Un autre futur pour le Kurdistan ?

, par Résistances

Le Confédéralisme démocratique serait-il la dernière chance du socialisme ?

Alors qu’un peu partout dans le monde revient le débat sur la démocratie (représentative, participative ou directe), sur l’organisation (parti, autonomie ou fédéralisme), sur la stratégie (conquête du pouvoir ou action en marge), sur l’autre futur (État démocratique ou société sans État), la révolution que mènent les kurdes en Turquie et en Syrie apporte des réponses concrètes, particulièrement au Rojava libéré de Bachar al-Assad et de l’État islamique.
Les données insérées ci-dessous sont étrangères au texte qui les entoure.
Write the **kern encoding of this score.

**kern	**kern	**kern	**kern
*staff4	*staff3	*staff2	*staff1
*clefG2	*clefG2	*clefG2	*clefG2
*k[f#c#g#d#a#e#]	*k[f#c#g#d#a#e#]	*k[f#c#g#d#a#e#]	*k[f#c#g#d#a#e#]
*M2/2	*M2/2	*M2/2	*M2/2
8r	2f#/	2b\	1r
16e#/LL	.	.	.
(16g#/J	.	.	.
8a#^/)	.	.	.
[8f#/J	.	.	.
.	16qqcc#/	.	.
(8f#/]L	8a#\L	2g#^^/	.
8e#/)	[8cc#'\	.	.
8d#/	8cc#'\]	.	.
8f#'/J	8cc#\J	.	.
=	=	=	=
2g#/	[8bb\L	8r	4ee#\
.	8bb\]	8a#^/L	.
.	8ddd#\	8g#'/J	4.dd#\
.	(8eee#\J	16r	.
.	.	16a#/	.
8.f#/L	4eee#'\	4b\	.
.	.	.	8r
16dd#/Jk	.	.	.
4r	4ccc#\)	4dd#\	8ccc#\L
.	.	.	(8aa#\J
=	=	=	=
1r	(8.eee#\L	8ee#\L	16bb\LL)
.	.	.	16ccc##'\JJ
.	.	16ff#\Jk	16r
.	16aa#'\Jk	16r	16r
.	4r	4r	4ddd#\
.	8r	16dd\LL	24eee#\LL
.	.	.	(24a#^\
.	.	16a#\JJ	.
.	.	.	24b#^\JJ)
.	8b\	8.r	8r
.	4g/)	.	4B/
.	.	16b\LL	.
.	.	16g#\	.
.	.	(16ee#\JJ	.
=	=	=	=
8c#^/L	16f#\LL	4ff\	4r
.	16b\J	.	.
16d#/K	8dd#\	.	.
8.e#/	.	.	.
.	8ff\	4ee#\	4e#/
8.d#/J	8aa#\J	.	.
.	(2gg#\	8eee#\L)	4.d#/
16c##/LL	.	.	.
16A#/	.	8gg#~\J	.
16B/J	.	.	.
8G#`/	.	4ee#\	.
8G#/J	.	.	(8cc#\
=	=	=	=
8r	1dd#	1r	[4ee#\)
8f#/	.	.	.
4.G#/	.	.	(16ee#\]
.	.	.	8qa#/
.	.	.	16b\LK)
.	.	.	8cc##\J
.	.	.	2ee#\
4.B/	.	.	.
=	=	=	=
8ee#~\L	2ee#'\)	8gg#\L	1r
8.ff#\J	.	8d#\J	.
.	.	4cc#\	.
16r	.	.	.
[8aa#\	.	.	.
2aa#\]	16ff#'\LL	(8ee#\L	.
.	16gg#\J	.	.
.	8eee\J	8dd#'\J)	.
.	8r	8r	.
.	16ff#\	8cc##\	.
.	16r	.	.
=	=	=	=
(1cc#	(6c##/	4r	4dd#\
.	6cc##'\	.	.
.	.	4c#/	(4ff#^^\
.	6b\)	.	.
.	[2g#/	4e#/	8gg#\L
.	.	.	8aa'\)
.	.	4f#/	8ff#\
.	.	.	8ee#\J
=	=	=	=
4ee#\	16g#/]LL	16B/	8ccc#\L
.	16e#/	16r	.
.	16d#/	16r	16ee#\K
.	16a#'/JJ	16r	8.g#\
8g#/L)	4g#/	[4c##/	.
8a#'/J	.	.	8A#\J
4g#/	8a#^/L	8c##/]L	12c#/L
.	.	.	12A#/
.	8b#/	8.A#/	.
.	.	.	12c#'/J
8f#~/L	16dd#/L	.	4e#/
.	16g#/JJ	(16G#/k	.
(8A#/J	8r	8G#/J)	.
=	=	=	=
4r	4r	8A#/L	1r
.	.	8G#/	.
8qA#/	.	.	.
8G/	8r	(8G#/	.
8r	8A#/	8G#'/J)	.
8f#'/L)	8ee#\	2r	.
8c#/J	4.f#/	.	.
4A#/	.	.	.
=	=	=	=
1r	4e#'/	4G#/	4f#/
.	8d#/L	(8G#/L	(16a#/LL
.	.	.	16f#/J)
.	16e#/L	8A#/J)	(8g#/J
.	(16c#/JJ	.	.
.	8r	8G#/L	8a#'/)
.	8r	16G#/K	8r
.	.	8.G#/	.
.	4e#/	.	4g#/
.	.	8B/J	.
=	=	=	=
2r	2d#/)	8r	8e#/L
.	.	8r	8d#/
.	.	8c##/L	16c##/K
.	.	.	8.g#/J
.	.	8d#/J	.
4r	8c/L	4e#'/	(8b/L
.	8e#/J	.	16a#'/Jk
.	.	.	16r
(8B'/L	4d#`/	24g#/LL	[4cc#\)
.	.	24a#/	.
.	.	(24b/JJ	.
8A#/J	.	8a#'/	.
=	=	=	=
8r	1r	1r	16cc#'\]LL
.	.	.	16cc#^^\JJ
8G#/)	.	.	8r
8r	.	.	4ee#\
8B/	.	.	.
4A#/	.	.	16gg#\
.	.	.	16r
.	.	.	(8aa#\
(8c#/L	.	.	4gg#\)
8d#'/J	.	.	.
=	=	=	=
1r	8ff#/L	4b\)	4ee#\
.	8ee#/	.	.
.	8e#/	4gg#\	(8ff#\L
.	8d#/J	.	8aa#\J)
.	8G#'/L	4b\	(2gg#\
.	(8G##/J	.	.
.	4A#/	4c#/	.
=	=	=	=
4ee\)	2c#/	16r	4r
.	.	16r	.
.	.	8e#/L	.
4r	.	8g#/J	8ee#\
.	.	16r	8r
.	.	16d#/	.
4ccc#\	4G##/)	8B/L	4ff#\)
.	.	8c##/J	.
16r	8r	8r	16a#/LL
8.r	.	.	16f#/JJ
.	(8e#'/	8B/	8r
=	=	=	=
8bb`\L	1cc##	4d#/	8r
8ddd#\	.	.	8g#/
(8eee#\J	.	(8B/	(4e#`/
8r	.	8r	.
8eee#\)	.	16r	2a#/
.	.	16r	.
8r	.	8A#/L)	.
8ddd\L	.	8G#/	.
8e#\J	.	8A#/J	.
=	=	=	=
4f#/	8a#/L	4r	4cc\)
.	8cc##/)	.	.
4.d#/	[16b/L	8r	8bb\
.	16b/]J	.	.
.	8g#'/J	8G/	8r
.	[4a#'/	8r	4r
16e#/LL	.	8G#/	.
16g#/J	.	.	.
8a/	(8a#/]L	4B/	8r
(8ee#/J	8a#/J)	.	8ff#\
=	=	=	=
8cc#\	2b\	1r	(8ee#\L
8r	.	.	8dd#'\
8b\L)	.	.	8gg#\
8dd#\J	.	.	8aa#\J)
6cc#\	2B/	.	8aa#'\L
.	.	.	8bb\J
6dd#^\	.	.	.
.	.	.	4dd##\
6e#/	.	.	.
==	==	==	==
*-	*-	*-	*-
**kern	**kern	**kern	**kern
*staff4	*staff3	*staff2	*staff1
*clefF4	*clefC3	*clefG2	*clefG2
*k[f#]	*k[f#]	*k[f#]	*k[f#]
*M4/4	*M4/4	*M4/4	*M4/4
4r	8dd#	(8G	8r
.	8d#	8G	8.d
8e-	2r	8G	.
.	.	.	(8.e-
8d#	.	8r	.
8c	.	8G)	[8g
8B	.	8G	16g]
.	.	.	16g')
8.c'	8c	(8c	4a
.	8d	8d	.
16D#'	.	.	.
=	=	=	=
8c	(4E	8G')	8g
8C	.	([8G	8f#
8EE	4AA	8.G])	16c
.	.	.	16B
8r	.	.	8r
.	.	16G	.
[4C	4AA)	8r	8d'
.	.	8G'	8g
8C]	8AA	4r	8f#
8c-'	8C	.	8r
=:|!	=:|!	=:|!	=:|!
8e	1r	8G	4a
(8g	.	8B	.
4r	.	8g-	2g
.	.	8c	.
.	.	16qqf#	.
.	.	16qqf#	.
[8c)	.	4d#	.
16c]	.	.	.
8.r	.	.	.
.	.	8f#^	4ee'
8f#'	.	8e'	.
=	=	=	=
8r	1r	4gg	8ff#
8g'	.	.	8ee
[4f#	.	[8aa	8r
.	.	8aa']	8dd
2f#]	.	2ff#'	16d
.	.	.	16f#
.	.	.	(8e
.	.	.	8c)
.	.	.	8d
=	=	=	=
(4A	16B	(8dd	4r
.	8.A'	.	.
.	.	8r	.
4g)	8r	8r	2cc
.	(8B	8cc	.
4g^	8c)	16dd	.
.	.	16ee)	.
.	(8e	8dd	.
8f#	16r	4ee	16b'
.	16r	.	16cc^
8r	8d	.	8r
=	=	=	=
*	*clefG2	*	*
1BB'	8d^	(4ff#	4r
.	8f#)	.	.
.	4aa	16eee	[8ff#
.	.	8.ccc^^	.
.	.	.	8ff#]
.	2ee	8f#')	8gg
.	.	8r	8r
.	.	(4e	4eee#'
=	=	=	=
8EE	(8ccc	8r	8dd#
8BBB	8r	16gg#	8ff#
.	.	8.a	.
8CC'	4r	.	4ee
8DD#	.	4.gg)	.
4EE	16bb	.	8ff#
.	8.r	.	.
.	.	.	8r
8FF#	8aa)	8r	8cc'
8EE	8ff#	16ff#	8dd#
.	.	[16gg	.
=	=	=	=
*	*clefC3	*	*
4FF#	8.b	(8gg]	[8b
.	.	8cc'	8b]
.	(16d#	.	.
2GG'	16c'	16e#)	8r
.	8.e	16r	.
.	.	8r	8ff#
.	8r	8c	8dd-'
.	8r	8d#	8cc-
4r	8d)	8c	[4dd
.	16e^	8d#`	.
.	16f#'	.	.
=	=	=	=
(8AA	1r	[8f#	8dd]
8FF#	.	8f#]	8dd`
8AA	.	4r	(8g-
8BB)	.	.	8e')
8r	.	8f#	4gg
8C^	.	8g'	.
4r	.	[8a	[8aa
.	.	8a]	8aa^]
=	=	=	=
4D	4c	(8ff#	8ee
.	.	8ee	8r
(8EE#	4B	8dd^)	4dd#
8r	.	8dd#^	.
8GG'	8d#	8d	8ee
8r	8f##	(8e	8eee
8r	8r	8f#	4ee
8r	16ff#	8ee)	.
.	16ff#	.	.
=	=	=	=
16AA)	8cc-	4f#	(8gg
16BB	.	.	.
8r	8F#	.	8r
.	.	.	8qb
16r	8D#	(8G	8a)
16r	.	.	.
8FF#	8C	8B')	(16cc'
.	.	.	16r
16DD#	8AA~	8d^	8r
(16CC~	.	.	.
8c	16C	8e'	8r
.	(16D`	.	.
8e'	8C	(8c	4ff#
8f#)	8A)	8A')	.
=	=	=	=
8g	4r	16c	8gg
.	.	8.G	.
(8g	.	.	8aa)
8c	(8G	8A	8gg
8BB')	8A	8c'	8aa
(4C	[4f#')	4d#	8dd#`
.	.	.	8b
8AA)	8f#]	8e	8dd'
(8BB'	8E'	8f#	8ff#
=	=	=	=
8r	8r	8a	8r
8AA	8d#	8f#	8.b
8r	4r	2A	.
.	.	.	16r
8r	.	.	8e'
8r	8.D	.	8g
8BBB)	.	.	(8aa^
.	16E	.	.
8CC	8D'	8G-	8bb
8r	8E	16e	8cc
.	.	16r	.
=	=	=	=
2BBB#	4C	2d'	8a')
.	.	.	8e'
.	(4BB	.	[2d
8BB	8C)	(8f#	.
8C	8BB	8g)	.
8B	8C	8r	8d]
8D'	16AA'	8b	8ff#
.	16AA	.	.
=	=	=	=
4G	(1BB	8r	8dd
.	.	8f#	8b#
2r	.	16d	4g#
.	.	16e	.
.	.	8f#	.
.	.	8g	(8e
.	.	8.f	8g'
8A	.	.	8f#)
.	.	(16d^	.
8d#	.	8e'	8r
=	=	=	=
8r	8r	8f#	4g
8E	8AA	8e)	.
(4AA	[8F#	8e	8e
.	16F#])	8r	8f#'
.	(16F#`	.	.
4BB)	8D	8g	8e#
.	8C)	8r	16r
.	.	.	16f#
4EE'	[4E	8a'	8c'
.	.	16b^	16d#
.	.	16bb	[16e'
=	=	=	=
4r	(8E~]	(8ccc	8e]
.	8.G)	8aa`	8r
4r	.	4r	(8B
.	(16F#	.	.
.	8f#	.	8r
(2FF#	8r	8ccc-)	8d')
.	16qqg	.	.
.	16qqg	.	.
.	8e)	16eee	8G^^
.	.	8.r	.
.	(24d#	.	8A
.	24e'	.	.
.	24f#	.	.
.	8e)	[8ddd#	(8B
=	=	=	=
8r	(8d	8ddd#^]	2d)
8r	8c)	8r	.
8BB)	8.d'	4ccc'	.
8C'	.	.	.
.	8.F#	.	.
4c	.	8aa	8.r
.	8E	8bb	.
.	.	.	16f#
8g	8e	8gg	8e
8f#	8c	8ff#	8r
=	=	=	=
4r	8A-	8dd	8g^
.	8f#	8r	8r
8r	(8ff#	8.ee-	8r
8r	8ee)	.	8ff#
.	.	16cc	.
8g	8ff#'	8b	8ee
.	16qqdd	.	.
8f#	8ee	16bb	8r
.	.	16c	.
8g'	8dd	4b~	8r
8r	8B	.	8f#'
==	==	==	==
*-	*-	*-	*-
Des réponses porteuses d’autant d’interrogations :
● La société sans État est un but affirmé sans ambiguïté, mais, pour y arriver, la phase transitoire d’autonomie démocratique est-elle la meilleure voie ?
● La démocratie directe est proclamée, mais est-elle exercée ?
● Le parti devrait céder devant la fédération des communes autonomes, mais en a-til l’intention ?
● Le pouvoir est à détruire, un proto-gouvernement répond-il à cette finalité ?

À ces questions ce livre apporte des éléments de réponse tant sur les bases théoriques du municipalisme libertaire et du confédéralisme démocratique que sur leur mise en œuvre dans les institutions et la société, pour que chacun se fasse une opinion.

Municipalisme libertaire et confédéralisme démocratique

Dans la presse, chez les militants de gauche ou les politologues, on parle beaucoup des exploits des combattants et combattantes kurdes. Pourquoi réussissent-ils, là où les autres échouent ? Parce qu’au-delà de la défense de leur identité, une idée nouvelle leur fait espérer un autre futur : le confédéralisme démocratique.
Et de cela, on ne parle pas. Au début des années 2000, le Parti des travailleurs du Kurdistan (PKK) abandonne le marxisme-léninisme et son ambition de construire un Étatnation kurde. Il adopte alors l’idée et la stratégie du confédéralisme démocratique pensé par son leader, Abdullah Öcalan, lui-même fortement influencé par le municipalisme libertaire du philosophe américain Murray Bookchin qui place l’écologie sociale comme moteur de la révolution. Les organisations de la société civile (associations, syndicats, coopératives, communautés ethniques et religieuses, partis…) se mettent en réseau sans que leur stratégie exclut la conquête de municipalités et l’élection de parlementaires.
Le but est de marginaliser l’État et finir par le rendre inutile, tout comme le capitalisme. Le confédéralisme démocratique ne se limite pas au Kurdistan, il a une vocation universelle. En Turquie, le PKK souhaitait abandonner la lutte armée pour se consacrer à la fédération, déjà bien engagée, des communautés kurdes dans le cadre d’une nouvelle constitution turque. Le processus de paix ayant été rompu en 2015 par le gouvernement turc, une lutte acharnée se poursuit sur les terrains militaire, social et politique.
Au Nord de la Syrie, le Rojava, sous contrôle du Parti de l’union démocratique (PYD), s’organise selon l’autonomie démocratique, phase préalable au confédéralisme démocratique. Un « gouvernement » appelé autoadministration démocratique assure la gestion de la région. Ce pouvoir se dissoudra-t-il dans la société civile confédérée ou maintiendra-t-il un État ? Dit autrement, le fédéralisme libertaire sera-t-il assez fort pour vaincre le fédéralisme politique mis en place et justifié par la conduite d’une guerre incertaine ?
Tout n’est pas parfait au Rojava, l’État n’a pas disparu, la démocratie directe est loin d’être générale, et le fédéralisme libertaire des communes autoadministrées balbutie. Cependant, trouve-t-on ailleurs une telle volonté radicale de changement dans un contexte politique, culturel et militaire si peu propice ? La révolution ne se fait pas en un jour, alors pourquoi douter que les Kurdes parviennent à construire un autre futur d’émancipation ?
Leur expérience est un exemple, non un modèle, pour sortir de l’impasse dans laquelle se trouve le mouvement social.